[New Directions; 2011]

Tr. from Spanish by Natasha Wimmer

by Alli Carlisle

I read part of Between Parentheses in a hammock hanging over a windy lake, feeling like the only reliable thing in the world was the breathing, pulsing prose in front of me. The rest I read in a feverish, two-day whirlwind, mostly indoors, dry, but the feeling was the same.

Since critics have been vomiting all over themselves and the internet in an effort to overpraise Between Parentheses, I was a reluctant convert—but the paroxysms are uniquely merited here. Between Parentheses, a collection of essays, articles and speeches written between 1998 and Bolaño’s death in 2003, is the most exciting book I’ve read in at least a year. At times, in fact most of the time, reading it felt like a struggle, but in the best way—a struggle to keep with up with Bolaño’s dynamic voice, his challenging metaphors and broad field of references. But what made Between Parentheses so initially difficult to wade into is also what makes it so rewarding to be immersed in: it’s a complete world, full of energy and life, with its own heroes and its own set of values.

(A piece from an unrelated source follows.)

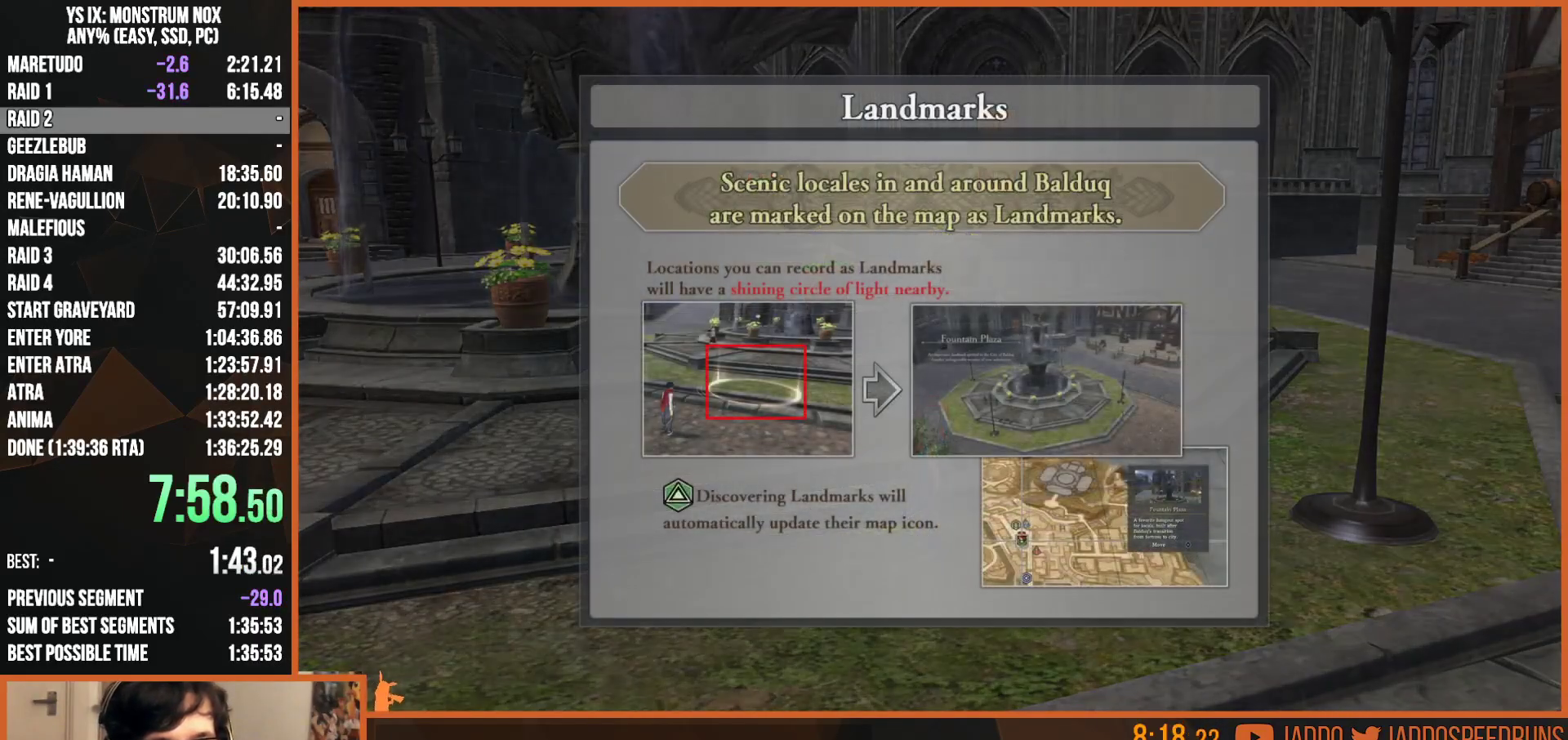
{"buttons": ["L2"], "left_stick": "down-right", "right_stick": "center", "button_events": [[50, "CIRCLE", "up"], [83, "CROSS", "down"], [150, "CROSS", "up"], [167, "CIRCLE", "down"], [250, "CIRCLE", "up"], [300, "CROSS", "down"], [400, "CROSS", "up"], [450, "R1", "up"]]}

Many of the pieces collected in Between Parentheses are from a column of the same name Bolaño wrote for the Chilean newspaper Las Últimas Noticias. They’re mostly portraits of Latin American writers, anecdotes about Bolaño’s encounters with them or accounts of his experience of reading their books. The pieces are rich with global declarations and uninterpretable metaphors, sparse in excerpts and analysis (this might be the closest thing I’ve seen to Sontag’s erotics of art). Bolaño seems to have read everything ever written in Spanish, and most of what has been written in English, and to have stories about every author he reads. The impressionistic readings and accounts of authors’ lives are meant to be taken together; a work’s success, failure, general presence has a great amount to do with its author’s. Take this single paragraph from “The Rapier-Sharp Pen of Rodrigo Rey Rosa”:

Rey Rosa’s prose is methodical and judicious. He doesn’t scorn an occasional flick of the whip—or rather, the distant crack of a whip we never see—or the use of camouflage. Rather than a master of endurance, he’s a shadow, a ray of lightning shooting across the space of normality. His elegance never detracts from his precision. To read him is to learn how to write and also an invitation to the pure delight of letting onseelf be carried away by uncanny or fantastic stories. Until recently he lived in Guatemala and he didn’t have his own house: one day he would stay with his mother, another day with his sister, the rest of the time at friends’ houses. One night we talked on the phone for almost two hours: he’d just gotten back from Mali. Now he’s in India, writing a book that he doesn’t know whether he’ll finish or not. That’s how I like to imagine him: with no fixed address, fearless, checking in to cheap hotels, sitting at bus stations in the tropics or in chaotic airports with his laptop or a blue notebook into which his curiosity—his entomologist’s boldness—calmly unspools.

Bolaño will say a book is good or bad, and his highest praise, with which he’s not stingy, is to call an author courageous. There’s scarcely a piece in Between Parentheses that doesn’t contain some kind of superlative (and when he says so-and-so is, for example, one of the four best living Guatemalan novelists, you have to believe he knows exactly who the other three are). He manhandles books, authors, countries, political convictions (and the politically convicted); all of this amounts to a system of accountability in a literary world of high stakes, where there is no room for cowardice, denial or delusion, including vanity.

This compulsion toward bold judgment and unembarrassed hierarchy might tend toward arrogance, but is well balanced by Bolaño’s humor and curiosity (qualities he himself calls “the two most important components of intelligence”). Bolaño describes his first meeting with Carmen Boullosa, the Mexican writer, in a characteristically hilarious fashion: “She was definitely a beautiful woman, dark, tall, with huge eyes and hair down to her waist. I thought she was very attractive, but I also imagined that she must write like one of the many imitators of a magic realism made for the consumption of zombies.” If a current of machismo occasionally bubbles up in the course of Bolaño’s writing, and how could it not, his commitment to honesty tempers it. And his ultimate criticism here is not for the woman, whose writing he likes once he reads it, but for the zombies. Bolaño’s scorn will always be for the zombies.

In Bolaño’s world, writers are warriors and only the brave survive. Between Parentheses made me want to live there forever.